HMW band in well after bisulfite PCR - (Sep/06/2006 )
For months, I had been successfully amplifying a 500 bp region of a gene after bisulfite treatment using 2 rounds of semi-nested PCR. Usually I would set up 5-10 rxns of the 2nd round and pool them together (EtOh precipitated them together) to ensure I had enough product for subsequent cloning. Then, I would digest them overnight with the appropriate restriction enzymes, run the digest on a gel, and gel-purify the resulting band for cloning.

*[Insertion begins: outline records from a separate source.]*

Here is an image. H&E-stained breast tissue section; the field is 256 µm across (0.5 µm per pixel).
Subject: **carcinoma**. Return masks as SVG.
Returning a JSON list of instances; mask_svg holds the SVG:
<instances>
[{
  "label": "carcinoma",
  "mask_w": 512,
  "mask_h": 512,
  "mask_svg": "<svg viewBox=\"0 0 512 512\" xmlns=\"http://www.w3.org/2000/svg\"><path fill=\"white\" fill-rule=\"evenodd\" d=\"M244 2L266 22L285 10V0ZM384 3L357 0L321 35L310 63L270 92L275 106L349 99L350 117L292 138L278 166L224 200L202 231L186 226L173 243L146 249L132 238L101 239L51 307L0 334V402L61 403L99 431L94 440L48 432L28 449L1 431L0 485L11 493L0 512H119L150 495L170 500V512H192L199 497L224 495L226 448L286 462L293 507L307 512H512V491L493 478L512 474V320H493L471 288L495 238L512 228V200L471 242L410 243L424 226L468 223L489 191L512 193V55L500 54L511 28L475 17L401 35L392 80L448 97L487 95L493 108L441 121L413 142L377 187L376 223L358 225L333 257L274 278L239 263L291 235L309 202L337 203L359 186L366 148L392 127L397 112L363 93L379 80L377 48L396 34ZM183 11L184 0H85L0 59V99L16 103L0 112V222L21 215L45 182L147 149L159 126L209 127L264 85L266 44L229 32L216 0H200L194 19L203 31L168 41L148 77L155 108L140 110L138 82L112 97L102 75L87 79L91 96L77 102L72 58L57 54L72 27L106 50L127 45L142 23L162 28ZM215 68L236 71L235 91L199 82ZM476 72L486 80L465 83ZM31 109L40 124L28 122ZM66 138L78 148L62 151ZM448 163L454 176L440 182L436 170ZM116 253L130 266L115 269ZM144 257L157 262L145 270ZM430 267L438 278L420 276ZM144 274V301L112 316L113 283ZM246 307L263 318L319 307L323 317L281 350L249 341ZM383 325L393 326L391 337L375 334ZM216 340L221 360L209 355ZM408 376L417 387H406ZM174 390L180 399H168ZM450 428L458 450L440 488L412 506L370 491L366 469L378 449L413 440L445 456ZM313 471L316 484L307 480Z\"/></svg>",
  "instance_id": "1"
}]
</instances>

I have run into the problem now of running out the EtOh precipitated PCR products on a 1-2% agarose gel and getting a high molecular weight band in the well that doesn't really migrate or a HMW smear. I'm using the same primers, same conditions, have tried new reagents (in case the old ones were contaminated), used different preps of genomic DNA. The only thing I can think of is that the restriction enzyme digestion was necessary before running out on the gel in order to visualize the product? That maybe i have a lot of primer dimer/junk DNA that has to be digested into small pieces for the amplicon to be visualized?
if anyone has any thoughts on this, they'd be much appreciated! this has been so frustrating the last few months!
sounds like genomic DNA contamination but it may not be in your PCR, could your gel combs be contaminated with something tht fluoresces with EtBr? i have found that previously.
have your tried reording your primers and repeaating the experiment? you primers could be contaminated.